Sama halnya dalam pelaksanaan kewajiban pengangkut untuk
mengangkut penumpang dengan selamat dan sampai tujuan, terdapat kemungkinan
terjadi suatu peristiwa yang menimbulkan kerugian bagi penumpang. Peristiwa ini
dapat terjadi lantaran kesalahan pengangkut baik sengaja maupun lalai ataupun
adanya hal-hal mendesak dan tidak dapat dihindari. Untuk itulah diperlukan
adanya sebuah tanggung jawab yang didalamnya timbul secara langsung maupun
secara tidak langsung karena perlu adanya pembuktian. Sebagai sarana atau alat
dalam membagi sejauh mana tanggung jawab yang harus dipikul oleh pengangkut,
diklasifikasikanlah prinsip tanggung jawab.
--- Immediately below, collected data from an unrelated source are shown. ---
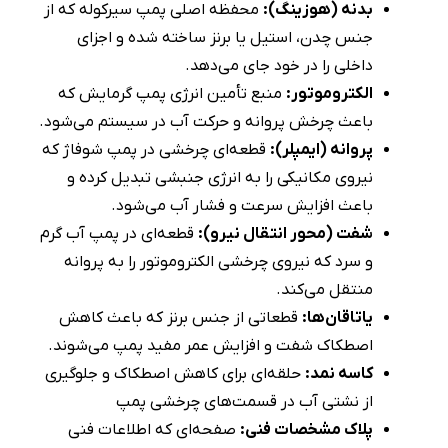
بدنه (هوزینگ):
محفظه اصلی پمپ سیرکوله که از
جنس چدن، استیل یا برنز ساخته شده و اجزای
داخلی را در خود جای می‌دهد.
الکتروموتور:
منبع تأمین انرژی پمپ گرمایش که
باعث چرخش پروانه و حرکت آب در سیستم می‌شود.
پروانه (ایمپلر):
قطعه‌ای چرخشی در پمپ شوفاژ که
نیروی مکانیکی را به انرژی جنبشی تبدیل کرده و
باعث افزایش سرعت و فشار آب می‌شود.
شفت (محور انتقال نیرو):
قطعه‌ای در پمپ آب گرم
و سرد که نیروی چرخشی الکتروموتور را به پروانه
منتقل می‌کند.
یاتاقان‌ها:
قطعاتی از جنس برنز که باعث کاهش
اصطکاک شفت و افزایش عمر مفید پمپ می‌شوند.
کاسه‌ نمد:
حلقه‌ای برای کاهش اصطکاک و جلوگیری
از نشتی آب در قسمت‌های چرخشی پمپ
پلاک مشخصات فنی:
صفحه‌ای که اطلاعات فنی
Menurut Saefullah Wiradipradja yang
dikutip oleh Abdulkadir Muhammad[10],
Prinsip tanggung jawab yang menjadi dasar dalam hukum pengangkutan, yaitu:
- Prinsip tanggung jawab berdasarkan kesalahan (Liability Based On Fault Principle)Dalam prinsip ini setiap pengangkut melakukan kesalahan dalam menyelenggarakan pengangkutan harus bertanggung jawab membayar ganti kerugian yang timbul akibat dari kesalahan itu. Pihak yang menderita kerugian harus membuktikan kesalahan pengangkut itu.
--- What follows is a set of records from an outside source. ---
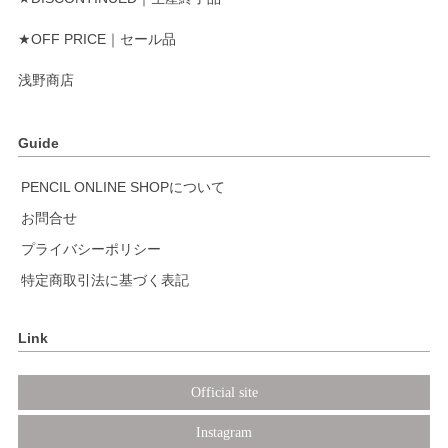
★OFF PRICE｜セール品
浅野商店
Guide
PENCIL ONLINE SHOPについて
お問合せ
プライバシーポリシー
特定商取引法に基づく表記
Link
Official site
Instagram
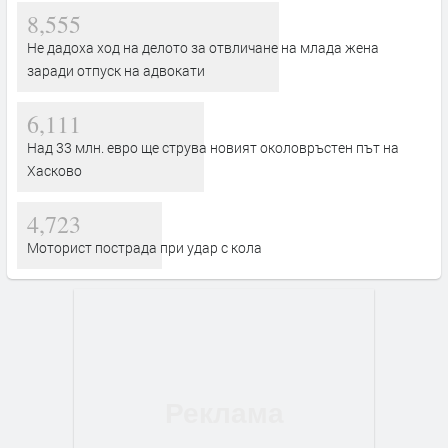
8,555
Не дадоха ход на делото за отвличане на млада жена
заради отпуск на адвокати
6,111
Над 33 млн. евро ще струва новият околовръстен път на
Хасково
4,723
Моторист пострада при удар с кола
- Prinsip tanggung jawab berdasarkan praduga (Presumption of Liability Principle)Menurut prinsip ini pengangkut dianggap selalu bertanggung jawab atas kerugian yang timbul dari pengangkutan yang diselenggarakannya, tetapi jika pengangkut dapat membuktikan bahwa ia tidak bersalah, maka ia dibebankan dari kewajiban membayar ganti kerugian.
- Prinsip tanggung jawab mutlak (Absolute Liability Principle)Pengangkut harus bertanggung jawab membayar kerugian terhadap kerugian yang timbul dari pengangkutan yang diselenggarakannya tanpa keharusan pembuktian ada tidaknya kesalahan pengangkut. Pengangkut tidak dimungkinkan membebaskan diri dari tanggung jawab dengan alasan apapun.
- Prinsip Praduga Bahwa Pengangkut Selalu Tidak Bertanggung Jawab (Presumption of Non Liability)Dalam prinsip ini pengangkut tidak bertanggung jawab terhadap barang yang dibawa sendiri oleh penumpang pada saat diselenggarakannya pengangkutan. Prinsip ini hanya dapat diterapkan pada bagasi tangan dan beban pembuktian terletak pada penumpang.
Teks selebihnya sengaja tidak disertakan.